Irish Gambit
- Moves: 1.e4 e5 2.Nf3 Nc6 3.Nxe5
- ECO: C44
- Origin: Columbia Chess Chronicle (July 16, 1887)
- Parent: King's Knight Opening

= Irish Gambit =

Chess opening

The Irish Gambit is a chess opening that begins with the following moves:

1. e4 e5
2. Nf3 Nc6
3. Nxe5

==Origin==
The chess historian Edward Winter traced the origin of the Irish Gambit to an article published in the Columbia Chess Chronicle on July 16, 1887. The author of the article claims the gambit was invented by an Irishman named Dennis O'Flaherty. The article ends with these words:

Just before his demise he was asked to explain how he ever conceived this brilliant sacrifice. "Why," he said, "you old fool, I did not see that the Pawn was protected."

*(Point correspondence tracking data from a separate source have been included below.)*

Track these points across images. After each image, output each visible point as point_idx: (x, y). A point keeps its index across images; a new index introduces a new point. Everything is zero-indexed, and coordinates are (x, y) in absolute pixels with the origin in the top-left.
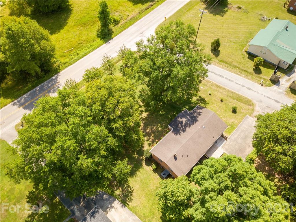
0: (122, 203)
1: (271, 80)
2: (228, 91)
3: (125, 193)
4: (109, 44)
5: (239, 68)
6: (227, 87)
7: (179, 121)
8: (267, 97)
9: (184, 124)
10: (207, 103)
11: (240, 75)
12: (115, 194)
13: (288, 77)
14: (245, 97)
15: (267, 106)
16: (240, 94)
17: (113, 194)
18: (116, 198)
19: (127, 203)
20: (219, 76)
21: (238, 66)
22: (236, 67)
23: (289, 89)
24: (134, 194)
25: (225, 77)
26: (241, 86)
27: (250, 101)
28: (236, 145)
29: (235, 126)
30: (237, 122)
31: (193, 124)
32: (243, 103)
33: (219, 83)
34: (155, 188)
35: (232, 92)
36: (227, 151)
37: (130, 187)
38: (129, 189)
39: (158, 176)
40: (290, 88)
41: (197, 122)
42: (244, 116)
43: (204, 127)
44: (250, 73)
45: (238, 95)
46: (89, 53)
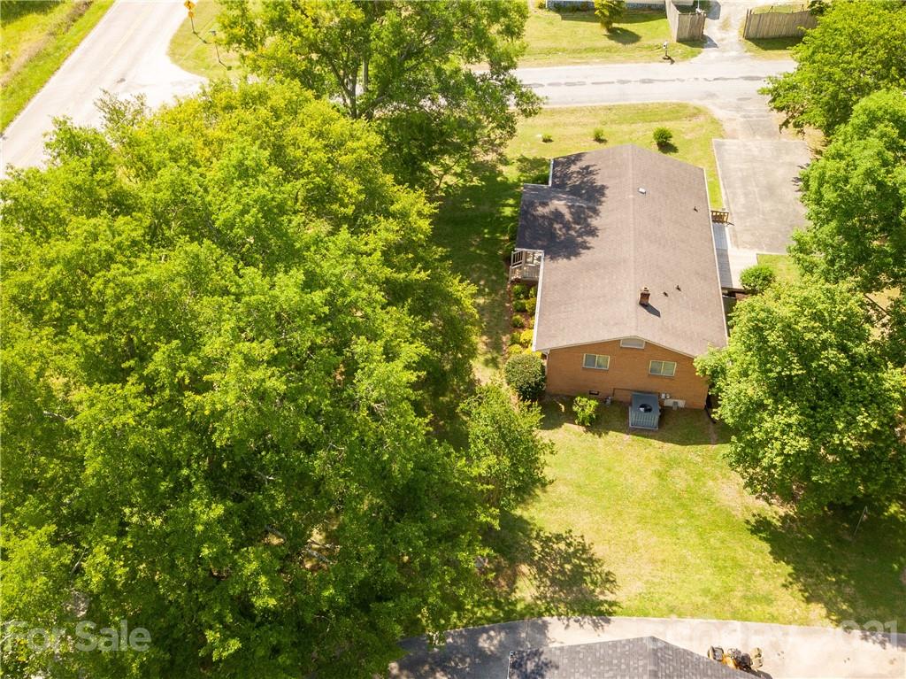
0: (583, 612)
1: (680, 40)
2: (593, 110)
3: (562, 572)
5: (564, 50)
7: (543, 217)
8: (715, 79)
9: (568, 217)
11: (587, 63)
12: (520, 607)
13: (716, 21)
14: (658, 103)
15: (739, 99)
16: (635, 102)
17: (513, 611)
18: (540, 615)
19: (601, 603)
21: (553, 45)
22: (551, 51)
23: (750, 43)
24: (598, 551)
26: (617, 85)
28: (765, 220)
31: (599, 202)
34: (655, 480)
35: (609, 108)
37: (559, 538)
38: (562, 546)
39: (627, 438)
42: (707, 145)
43: (641, 191)
44: (609, 50)
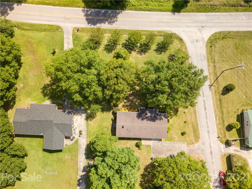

The Oxford Companion to Chess contains a similar story about the origins of the gambit:

On his death bed the anonymous inventor was asked what subtlety lay behind his gambit (so the tale runs), and his last words were: "I hadn't seen the king's pawn was defended."

In 2018, the writer Shawn Gillen published an autobiographical essay entitled The Irish Gambit. Gillen begins by presenting the Irish Gambit as an ethnic joke, and goes on to compare the "[l]ogical thinking and the discipline
required to play chess" to stereotypes of Irish people:

My father had also internalized some ethnic clichés about the Irish and it played into his rationale for playing chess. "We can talk and we can write," he would tell me, "and we are good at politics but there aren't any famous Irish philosophers, mathematicians, or chess players."

==Chicago Gambit==

The Chicago Gambit is derived from the Irish Gambit. The Oxford Companion to Chess defines it as follows:

1. e4 e5
2. Nf3 Nc6
3. Nxe5 Nxe5
4. d4

A doctor named D. T. Phillips used the opening to defeat Harry Nelson Pillsbury in a simultaneous exhibition in Chicago on January 7, 1899.

The Oxford Companion to Chess describes the Chicago Gambit as "unsound" and compares it unfavorably to the Müller–Schulze Gambit, also known as the Halloween Gambit.